İşsiz Kalmış Bir Ankara Mimarı

Yine soğuk, karanlık, yağmurlu biri Ankara günü… Masada dünden kalmış iki üç bira, koltukta da uyuya kalmış ben ve yine iş aramakla geçecek yeni bir gün. Dün iş için çağrıldığım ajans bana senin yerine başkasını bulduk dediler. Peki ya şimdi hangi ajans, hangi şirket, nere, nereye diye kafamda sayıklıyordum. O kadar okudum ettim on altı yıl şimdide on altı şirketten dönüş alamaz durumdayım. 

 

Yine cebimde içinde dört beş tane kalmış sigara paketi, diğer cebimde üniversiteden kalmış telefon. Yürüyorum Ankara bu nasıl olsa büyük, Sıhhıye Kızılay, Etimesgut’tan Umitköy. O sıra cebimde kalan  dört yıllık telefondan iş ilanlarına bakıyorum. İş ilanlarına bakarken de telefonun kılıfında kalan 10 lirayla bu günümü nasıl geçireceğim diye hesaplama yapıyorum.

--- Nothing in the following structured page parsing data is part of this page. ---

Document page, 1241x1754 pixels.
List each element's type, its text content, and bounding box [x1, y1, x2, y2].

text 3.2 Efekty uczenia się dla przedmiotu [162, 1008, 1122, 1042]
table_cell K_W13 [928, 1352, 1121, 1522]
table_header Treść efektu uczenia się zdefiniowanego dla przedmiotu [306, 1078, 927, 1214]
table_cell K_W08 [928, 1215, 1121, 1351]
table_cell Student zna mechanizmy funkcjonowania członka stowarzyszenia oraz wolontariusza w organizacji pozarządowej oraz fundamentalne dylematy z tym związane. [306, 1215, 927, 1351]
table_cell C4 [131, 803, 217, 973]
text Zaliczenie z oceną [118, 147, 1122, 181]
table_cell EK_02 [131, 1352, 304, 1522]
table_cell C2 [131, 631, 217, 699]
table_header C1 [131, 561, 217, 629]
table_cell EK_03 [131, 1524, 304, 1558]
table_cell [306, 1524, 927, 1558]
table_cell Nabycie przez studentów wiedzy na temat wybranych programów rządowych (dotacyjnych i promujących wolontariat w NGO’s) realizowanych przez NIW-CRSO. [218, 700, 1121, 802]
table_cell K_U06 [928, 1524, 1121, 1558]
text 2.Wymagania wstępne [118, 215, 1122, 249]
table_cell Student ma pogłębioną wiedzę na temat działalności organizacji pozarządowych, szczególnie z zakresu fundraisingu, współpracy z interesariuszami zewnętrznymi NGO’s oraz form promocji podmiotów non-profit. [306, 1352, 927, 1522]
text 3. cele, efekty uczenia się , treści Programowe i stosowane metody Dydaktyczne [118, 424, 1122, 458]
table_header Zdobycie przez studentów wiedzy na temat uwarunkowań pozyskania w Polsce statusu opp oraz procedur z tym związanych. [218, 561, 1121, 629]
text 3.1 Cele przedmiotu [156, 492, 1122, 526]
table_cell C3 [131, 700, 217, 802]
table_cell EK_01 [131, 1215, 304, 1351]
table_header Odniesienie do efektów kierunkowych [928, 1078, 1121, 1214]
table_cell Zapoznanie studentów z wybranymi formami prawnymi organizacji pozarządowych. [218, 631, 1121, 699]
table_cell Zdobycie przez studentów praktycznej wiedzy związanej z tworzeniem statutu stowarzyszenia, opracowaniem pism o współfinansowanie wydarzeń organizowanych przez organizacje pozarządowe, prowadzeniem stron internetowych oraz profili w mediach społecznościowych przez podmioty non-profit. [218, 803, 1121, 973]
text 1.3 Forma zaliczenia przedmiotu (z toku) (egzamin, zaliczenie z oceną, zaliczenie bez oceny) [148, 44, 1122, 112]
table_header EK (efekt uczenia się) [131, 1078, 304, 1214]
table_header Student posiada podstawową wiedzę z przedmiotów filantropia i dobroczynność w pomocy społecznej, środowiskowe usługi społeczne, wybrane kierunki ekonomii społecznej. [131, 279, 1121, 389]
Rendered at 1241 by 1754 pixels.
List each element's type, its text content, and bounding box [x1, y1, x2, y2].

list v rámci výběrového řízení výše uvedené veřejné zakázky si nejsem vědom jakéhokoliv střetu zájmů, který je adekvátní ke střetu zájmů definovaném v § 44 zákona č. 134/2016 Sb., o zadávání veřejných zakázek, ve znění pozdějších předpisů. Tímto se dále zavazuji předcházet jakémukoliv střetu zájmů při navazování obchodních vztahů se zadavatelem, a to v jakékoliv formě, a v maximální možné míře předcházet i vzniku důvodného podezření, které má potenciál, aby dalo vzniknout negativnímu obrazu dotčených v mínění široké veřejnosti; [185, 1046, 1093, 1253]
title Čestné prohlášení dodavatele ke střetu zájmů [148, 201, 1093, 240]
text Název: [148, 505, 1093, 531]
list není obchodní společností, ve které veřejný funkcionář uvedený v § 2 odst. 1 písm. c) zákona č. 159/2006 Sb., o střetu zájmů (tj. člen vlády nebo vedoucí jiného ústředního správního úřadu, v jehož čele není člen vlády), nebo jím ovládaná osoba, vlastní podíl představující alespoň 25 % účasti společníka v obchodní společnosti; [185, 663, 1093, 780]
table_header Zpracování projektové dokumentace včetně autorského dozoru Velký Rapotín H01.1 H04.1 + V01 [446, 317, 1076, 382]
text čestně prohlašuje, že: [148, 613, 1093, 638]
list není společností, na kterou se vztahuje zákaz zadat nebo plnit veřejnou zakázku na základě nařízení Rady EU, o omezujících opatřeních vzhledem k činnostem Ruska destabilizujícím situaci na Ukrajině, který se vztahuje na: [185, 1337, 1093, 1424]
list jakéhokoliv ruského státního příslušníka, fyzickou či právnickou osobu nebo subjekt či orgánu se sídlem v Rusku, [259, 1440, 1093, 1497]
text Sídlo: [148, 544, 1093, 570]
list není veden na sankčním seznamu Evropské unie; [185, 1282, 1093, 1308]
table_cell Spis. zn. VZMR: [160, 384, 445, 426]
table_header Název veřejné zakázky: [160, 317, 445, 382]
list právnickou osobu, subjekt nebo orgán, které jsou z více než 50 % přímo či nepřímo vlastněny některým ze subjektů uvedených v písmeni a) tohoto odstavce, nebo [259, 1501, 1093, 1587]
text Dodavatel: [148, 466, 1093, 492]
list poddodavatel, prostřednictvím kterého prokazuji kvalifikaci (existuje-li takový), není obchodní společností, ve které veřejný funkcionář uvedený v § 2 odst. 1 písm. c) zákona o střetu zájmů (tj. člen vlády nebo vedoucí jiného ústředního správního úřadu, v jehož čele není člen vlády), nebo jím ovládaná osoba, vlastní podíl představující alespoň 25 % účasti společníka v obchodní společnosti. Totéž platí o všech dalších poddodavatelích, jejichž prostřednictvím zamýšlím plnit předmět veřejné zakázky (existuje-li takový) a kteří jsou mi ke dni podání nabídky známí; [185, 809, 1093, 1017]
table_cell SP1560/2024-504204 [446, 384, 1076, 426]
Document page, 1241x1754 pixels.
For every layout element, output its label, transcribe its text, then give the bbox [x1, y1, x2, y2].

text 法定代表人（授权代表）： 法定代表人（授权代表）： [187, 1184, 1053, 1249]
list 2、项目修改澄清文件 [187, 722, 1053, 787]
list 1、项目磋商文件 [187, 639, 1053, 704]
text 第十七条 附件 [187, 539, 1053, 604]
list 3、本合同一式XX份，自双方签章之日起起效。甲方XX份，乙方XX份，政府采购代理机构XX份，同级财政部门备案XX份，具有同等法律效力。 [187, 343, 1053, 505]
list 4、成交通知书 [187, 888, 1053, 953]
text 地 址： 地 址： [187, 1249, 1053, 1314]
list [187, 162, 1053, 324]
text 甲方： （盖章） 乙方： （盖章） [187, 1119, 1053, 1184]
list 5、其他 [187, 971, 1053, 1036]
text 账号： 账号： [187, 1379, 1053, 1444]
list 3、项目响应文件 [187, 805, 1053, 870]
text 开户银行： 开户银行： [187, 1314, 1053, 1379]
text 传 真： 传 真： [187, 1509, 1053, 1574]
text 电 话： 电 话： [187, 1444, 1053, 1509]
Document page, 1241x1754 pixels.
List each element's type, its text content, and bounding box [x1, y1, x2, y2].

En sonunda bana uygun iki üç tane ilana denk geldim. Uygunsam hemen görüşmek istediler bende de vakitten bol bir şey yok. Gittim hemen tabi ilk başta bana ön yargıyla baktılar. Sonuçta halim belli yeni model ayakkabılar, ceketler, pantolonlar alacak durumum da yok. Bende ona özgüvenle “Bana bir ön yargı verin dünyayı yerinden  oynatayım” dedim… Demez olaydım. Adam bana savunmam için bir konu verdi adama bakakaldım. Sonra bana alaylı bir tavırla “Çıkabilirsiniz” dedi. Sinirlendim çıktım bende. Geçtim Necatibey metro durağına. Bindim Kızılay’a gidiyorum. Geldim Kızılay’a saat akşam  22.17 hava da karanlık. Oturdum köprü önü bir banka. Gelen geçen arabaları izliyorum umutsuzca. Aniden annem aradı. Yaklaşık 3 aydır konuşmuyorum annemle. Açtım ama bir türlü ağzımı açamadım. Konuşmaya dilim elvermedi. Bana “Hala iş bulamadın mı?” diye sordu sesim Kızılay gibi titreyerek söyleyebildim. Bana “Süper o zaman babanın çalıştığı şirkette yer boşalmış sağlam kuvvetli bir adam lazımmış” dedi. Ben ne tepki vereceğimi şaşırdım. Gülsem mi ağlasam mı bilmiyorum. 

 

 Sabah annemin yanına gittim. Üstüm başım toz toprak annem beni böyle görünce kendini tutamayarak gözyaşlarına boğuldu. Hemen gel diyerek bana sıcak bir duş aldırmıştı. Bana babamın tişörtlerinden verdi ve bir tane de pantolon. Bana güzel bir kahvaltı hazırlamıştı. Babam gelene kadar orada kaldım. Aslında işin gerçeği yaşadığım o biralarla dolu eve gitmek istemiyordum. Babam geldi hayat hakkında biraz konuştuk. Ben ona o bana anlattı. 

 

İşteki ilk günüm kişileri ve ortamı tanımakla geçti. İşim inşaatçıydı. Orada üniversite de okuduğum mimarlık bölümünden gelen bilgilerimi kullanıyordum. Sonra patronumuz beni gördü ve bilgilerime hayran olmuştu. Beni kendisinin iç mimarı yapmak istediğini söyledi. 

Artık işim hazırdı o kadar gittik her yerde kendimin reklamını yaparken reklamını yaptığım ürünün içini unutmuşum… Meğerse  benim bilgim konuşmacı falan değil yapılardı.